[Provided passage]

# Help with Pigeons please



## Stiles (May 11, 2005)

Hello everyone, 

I ran across this website while doing some research and I can use some help.

I moved into a new apartment complex a couple of months ago, while moving in I noticed that there were a couple of Wild Pigeons flying around the area; I really did'nt give any thought untill a couple of weeks ago when I noticed them on my deck together and on of them doing some type of dancing. A couple a days later they started buiding their nest then after a while one egg appeared and then another a couple of days later.

I am leaving them alone, the one I believe to be the male has gotton used to me and just stays on the nest and the one I believe to be to the female is still skittish and flys away whenever I come close to the door.

I know I should just let them have there own space (which I indend to do), is there anything else I can do to give them a hand?

The last couple of days I have only seen one of them attending the nest, I believe she/he has not moved off the nest. 

If that is the case will he or she be ok without any food or water?

I would appriciate some help in this case.

Thanks, 

Ron


----------



## Lin Hansen (Jan 9, 2004)

Hi Ron,

Welcome to Pigeon Talk. How nice that you've decided to let this pigeon couple stay and that you would like to help them out.

Usually, the male and female will take turns sitting the nest. You can certainly help them out by providing some birdseed and fresh water for them. I'm sure it would be appreciated.

If you have any other questions or concerns, please don't hesitate to ask. We have many members here who will be more than happy to provide you with good information.

Thanks again for being so caring of this little family.

Linda


----------



## Whitefeather (Sep 2, 2002)

Hello Ron & Welcome,
It's great that you are looking out for your feathered visitors.

Both parents will take turns sitting on the nest. While one is sitting the other is nearby. I hope that's the case in your situation & that something hasn't happened to one of them.

You can place a dish of wild bird seed, or even better, a pigeon/dove mix by the nest for the parents to nibble on & a dish of fresh water. Having fresh water available at all times is extremely important. You can also place a dish of grit by the seed. They will eat the grit as they feel the need for it.

Please keep us posted on how things are coming along.

Cindy


----------



## Reti (Jul 20, 2003)

They sure would appreciate some seed and fresh water and occasionally a pan filled 2" with water for a bath.
I have to add one thing. I would feed them only once a day, preferably in the morning and after they are done eating remove the left over food. The reason I am saying this is, that if food is left out throughout the day other pigeons will come to feed and roost on you balcony and I am not sure the neighbors would appreciate that. I have been through a lot of heartache with my balcony flock. Like you, I started feeding a pair of lovely pigeons and in no time I had about 30-40 hanging out on my balcony and throughout the building. The neighbors complained and the management of the building hired a pest control company to eliminate the problem.
So, please be careful, for the pigeons sake.

Reti


----------

[/Provided passage]
[Information provided]

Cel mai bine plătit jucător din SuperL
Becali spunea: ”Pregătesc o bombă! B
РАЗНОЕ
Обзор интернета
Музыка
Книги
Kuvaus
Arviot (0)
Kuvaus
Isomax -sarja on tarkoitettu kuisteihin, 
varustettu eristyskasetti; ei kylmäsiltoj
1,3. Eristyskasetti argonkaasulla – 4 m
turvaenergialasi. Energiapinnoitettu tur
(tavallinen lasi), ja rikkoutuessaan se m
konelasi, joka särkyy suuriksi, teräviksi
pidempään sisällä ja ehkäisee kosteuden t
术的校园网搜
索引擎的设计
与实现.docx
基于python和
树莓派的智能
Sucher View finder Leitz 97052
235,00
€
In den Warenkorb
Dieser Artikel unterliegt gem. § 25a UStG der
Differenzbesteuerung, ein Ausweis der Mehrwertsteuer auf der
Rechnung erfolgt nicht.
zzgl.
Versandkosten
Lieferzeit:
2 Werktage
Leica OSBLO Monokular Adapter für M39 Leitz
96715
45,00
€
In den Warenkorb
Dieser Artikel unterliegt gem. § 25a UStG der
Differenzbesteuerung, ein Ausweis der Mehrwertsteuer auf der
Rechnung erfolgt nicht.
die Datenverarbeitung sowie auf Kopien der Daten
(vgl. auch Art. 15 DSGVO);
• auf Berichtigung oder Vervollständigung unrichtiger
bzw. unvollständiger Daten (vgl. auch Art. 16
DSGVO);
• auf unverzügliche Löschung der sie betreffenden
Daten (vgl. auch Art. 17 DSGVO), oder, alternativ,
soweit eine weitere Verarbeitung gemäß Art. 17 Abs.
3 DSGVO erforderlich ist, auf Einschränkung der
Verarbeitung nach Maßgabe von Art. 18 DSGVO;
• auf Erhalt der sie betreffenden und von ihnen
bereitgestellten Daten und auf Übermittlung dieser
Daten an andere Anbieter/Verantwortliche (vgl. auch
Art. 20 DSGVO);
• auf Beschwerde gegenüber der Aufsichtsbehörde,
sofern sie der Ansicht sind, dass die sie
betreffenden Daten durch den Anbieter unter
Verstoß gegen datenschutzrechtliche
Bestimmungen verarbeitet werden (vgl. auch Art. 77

[/Information provided]

- Brief
Please condense the paragraph in the pigeon thread that begins "You can place a dish of wild bird seed" into a short bulleted list that keeps its main facts.

- Output below
- Put a dish of wild bird seed by the nest, or better, a pigeon/dove mix.
- Add a dish of fresh water. Having it available at all times is extremely important.
- A dish of grit can also go by the seed. The birds will eat it as they feel the need.